UWinnipeg Archives is unveiling the reproductions of the three Rolls of Honour on Friday, November 10, 2017, at 12:30 pm in The University of Winnipeg Archives. The event includes a talk titled Rolls of Honour: War, Remembrance, and the University on the history of the rolls. This poignant exhibit will be on display until late 2018.
“Archivists work diligently to preserve and provide access to our history,” said Lougheed. “In this way, archives are sites of memory and remembrance.
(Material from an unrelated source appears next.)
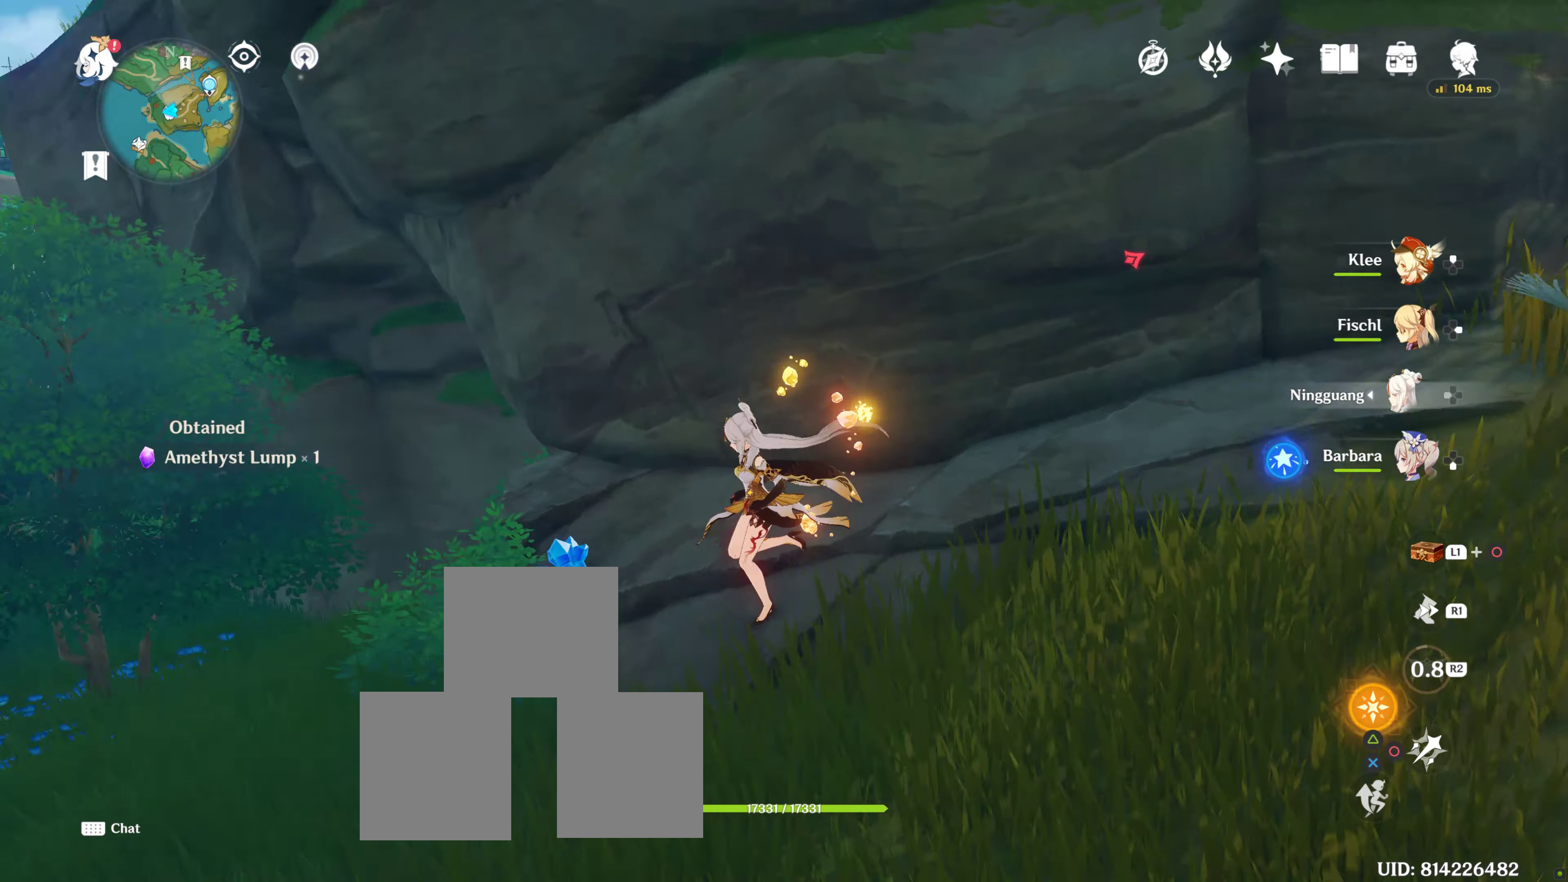
{"buttons": ["SQUARE"], "left_stick": "up-left", "right_stick": "center", "events": [[83, "right_stick", "center"], [183, "SQUARE", "down"], [366, "SQUARE", "up"], [400, "SQUARE", "down"], [483, "left_stick", "up-left"]]}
As we approach the 100th anniversary of the end of the First World War in 2018, we hope this exhibit will provide an opportunity throughout the year for the University community to remember and pay their respects to those past students, staff, and faculty from the University’s predecessor colleges who bravely defended our freedom in the First and Second World Wars.”
Chantel Fehr, an intern working with Lougheed, has been researching the story of the rolls, which will be shared at the unveiling.
“Upon doing research for this project, I was interested to discover that the popularity of creating Rolls of Honour during the Great War was a result of a shift in the way nations thought of their soldiers,” said Fehr. “Canadian First World War historian Jonathan Vance indicates that, before the 1900s, soldiers were thought of as ‘anonymous ruffians’ and were remembered only as a faceless, nameless group of men. The public began to feel pride in and celebrate soldiers as heroes as more war correspondents reported on soldiers’ bravery on the battlefield and throughout the hardships of war. As part of the newly emotional response toward soldiers, churches, colleges, businesses, and community groups began to record the names of their young men as they enlisted and to memorialize them as individuals. This practice became increasingly common throughout the First World War, resulting in the creation of many Rolls of Honour such as those found in our collection.”
The University of Winnipeg Archives and Records Centre is home to a diverse collection of documentary heritage, including university records, records of individuals and organizations, rare books, and the Western Canada Pictorial Index. The Archives and Records Centre also shares its space with the United Church of Canada, Manitoba & Northwestern Ontario Conference Archives.